Formula 1 is “in contact with all the organisers every day” to stay on top of the situation, said Domenicali.
“Personally I’m in line with them because all the organisers, from their perspective, they are ready to organise the grand prix either with public or with no public. They’re ready for it.
“But of course they need to respect the input from the local government on which we are very close and we respect, of course, what they decide for the country, and therefore we need to see how the things will evolve.”
He confirmed one option the series has considered is holding a second race in Bahrain, as RaceFans revealed yesterday, which would involve moving Imola’s round back by one week. This has been discussed in case the race planned for May 2nd cannot go ahead. No venue has been confirmed for that event, but Portugal’s Autodromo do Algarve was thought to be the favourite until cases surged in the area recently.

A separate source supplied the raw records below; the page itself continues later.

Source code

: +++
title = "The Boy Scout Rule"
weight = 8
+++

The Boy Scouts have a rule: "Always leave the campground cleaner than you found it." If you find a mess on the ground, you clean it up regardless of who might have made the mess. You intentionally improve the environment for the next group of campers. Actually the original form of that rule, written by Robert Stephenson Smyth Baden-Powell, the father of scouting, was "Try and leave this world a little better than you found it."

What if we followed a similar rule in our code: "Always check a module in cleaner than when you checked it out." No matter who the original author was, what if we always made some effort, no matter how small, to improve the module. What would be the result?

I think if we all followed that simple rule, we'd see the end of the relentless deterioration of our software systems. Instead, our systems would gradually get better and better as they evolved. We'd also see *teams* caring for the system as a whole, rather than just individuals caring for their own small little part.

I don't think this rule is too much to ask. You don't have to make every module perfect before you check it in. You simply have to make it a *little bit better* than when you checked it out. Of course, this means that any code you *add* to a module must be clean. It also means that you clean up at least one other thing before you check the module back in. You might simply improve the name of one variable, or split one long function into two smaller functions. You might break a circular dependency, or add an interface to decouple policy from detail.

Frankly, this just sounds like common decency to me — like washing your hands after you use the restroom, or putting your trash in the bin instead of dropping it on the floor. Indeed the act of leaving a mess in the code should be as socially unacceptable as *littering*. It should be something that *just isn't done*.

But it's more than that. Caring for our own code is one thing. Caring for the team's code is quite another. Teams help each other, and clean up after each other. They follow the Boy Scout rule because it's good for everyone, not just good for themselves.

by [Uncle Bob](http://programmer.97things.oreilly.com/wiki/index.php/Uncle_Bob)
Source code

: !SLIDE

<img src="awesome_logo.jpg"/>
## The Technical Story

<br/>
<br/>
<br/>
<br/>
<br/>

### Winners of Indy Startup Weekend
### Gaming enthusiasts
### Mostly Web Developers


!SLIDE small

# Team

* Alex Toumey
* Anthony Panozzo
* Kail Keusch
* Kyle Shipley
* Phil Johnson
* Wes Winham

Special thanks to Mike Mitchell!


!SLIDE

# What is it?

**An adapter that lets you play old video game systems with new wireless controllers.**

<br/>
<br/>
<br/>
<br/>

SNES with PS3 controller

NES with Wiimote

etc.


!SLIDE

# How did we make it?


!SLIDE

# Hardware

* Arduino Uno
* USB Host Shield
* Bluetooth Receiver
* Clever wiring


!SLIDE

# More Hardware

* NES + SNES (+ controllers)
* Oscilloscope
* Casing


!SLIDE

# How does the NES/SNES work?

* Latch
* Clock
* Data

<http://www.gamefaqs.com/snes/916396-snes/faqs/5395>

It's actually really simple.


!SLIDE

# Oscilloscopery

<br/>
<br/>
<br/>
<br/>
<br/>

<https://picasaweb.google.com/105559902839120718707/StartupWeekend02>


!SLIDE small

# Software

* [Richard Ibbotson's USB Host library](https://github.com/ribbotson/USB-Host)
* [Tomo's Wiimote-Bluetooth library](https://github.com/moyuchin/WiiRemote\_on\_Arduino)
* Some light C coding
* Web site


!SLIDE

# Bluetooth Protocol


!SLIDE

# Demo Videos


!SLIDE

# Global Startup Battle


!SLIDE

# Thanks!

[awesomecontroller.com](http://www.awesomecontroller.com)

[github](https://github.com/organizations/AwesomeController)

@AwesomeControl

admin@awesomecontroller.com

“As you know there is a ‘TBC’ date there,” Domenicali explained. “If it would have been Portugal it would have been written ‘Portugal’. The reason why it is not written ‘Portugal’ is because the situation is still not closed yet.
“Of course, as soon as we can, we will be able to announce something that. [It] will be in the next days, not in the next two months. We’re going to inform you.
“I’ve got personal meetings during this weekend to understand what is the status. One possible ‘Plan B’ for sure could be Bahrain double-racing. That is one plan. There is nothing confirmed. It is for sure of an option that is on the table for our discussion.”
Domenicali said he hopes to keep the 2021 F1 calendar as close to its original plan as possible.
“We are focusing to try to keep the calendar as it is. It is true, as I said, that we need to be ready to change. It would be wrong to say the other way around.
“It was good, I think, the move that we did together with our Australian friends to shift and to move the grand prix in November. We were adjusting dates around that change.
“And then, of course, you know that China is very important for all of us. But in this moment, we received from the government the fact that up to summertime, they are not willing to have any kind of international event there. So then we’re going to consider [bringing] back China on the 2021 calendar in [the] case there is a problem with another place that we need to change at the last minute.”
However he expects the rate of vaccinations will have a significant bearing on how many races ultimately take place. “For sure we really hope that the Covid situation with the vaccination in place will help to stabilise the situation in the second part of the year.”